- Battle of Pirot: Part of the Second Balkan War
| Date | 6–8 July 1913 |
| Location | Near Pirot, Serbia |
| Result | Serbian victory |

Belligerents
- Kingdom of Bulgaria: Kingdom of Serbia

Commanders and leaders
- Unknown: Stepa Stepanović

Units involved
- 3rd Army;: 2nd Army;

= Battle of Pirot (1913) =

1913 battle during the Second Balkan War

The Battle of Pirot were engagements between the Bulgarian and Serbian armies in the surroundings of Pirot near the Serbian–Bulgarian border between 6 and 8 July 1913.

On the front between the Bulgarian 3rd Army (Slivnica-Trn-Caribrod) and Serbian 2nd Army (Sofia-Pirot-Niš), the main fighting took place outside Pirot on 6 and 7 July.
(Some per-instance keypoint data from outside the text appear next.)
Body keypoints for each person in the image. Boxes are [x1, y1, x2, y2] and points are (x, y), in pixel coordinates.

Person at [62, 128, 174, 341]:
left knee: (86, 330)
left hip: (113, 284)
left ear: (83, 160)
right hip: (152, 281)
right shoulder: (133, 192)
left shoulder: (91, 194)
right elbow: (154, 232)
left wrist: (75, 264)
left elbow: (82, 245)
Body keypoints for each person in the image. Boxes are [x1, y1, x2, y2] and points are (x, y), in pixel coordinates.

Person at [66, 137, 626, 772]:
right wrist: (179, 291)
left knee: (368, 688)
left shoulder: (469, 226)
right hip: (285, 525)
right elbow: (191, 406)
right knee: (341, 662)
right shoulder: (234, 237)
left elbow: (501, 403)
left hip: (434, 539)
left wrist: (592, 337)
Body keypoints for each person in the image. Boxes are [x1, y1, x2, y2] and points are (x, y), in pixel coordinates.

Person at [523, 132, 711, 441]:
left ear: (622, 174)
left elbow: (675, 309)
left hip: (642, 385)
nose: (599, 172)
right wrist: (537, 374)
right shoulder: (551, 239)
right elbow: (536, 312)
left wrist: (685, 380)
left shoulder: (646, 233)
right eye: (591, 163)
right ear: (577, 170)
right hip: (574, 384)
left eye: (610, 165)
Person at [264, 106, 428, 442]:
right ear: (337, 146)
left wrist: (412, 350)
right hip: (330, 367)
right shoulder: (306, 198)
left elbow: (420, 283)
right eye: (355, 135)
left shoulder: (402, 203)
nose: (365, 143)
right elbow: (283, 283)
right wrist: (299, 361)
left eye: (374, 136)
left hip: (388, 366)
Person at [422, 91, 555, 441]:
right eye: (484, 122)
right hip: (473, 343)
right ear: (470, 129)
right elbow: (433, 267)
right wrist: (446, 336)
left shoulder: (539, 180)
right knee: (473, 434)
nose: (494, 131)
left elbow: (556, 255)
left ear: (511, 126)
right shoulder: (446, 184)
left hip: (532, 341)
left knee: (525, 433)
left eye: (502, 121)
A commander of the Serbian 2nd Army, general Stepa Stepanović suggested on 8 July that Pirot was to be evacuated. However, when the Romanian advance threatened the Bulgarian 1st Army on the evening the same day, the Bulgarian command ordered for withdrawal. Due to the Serbian victory at Bregalnica, the Bulgarians were forced to give up aspirations in southeastern Serbia.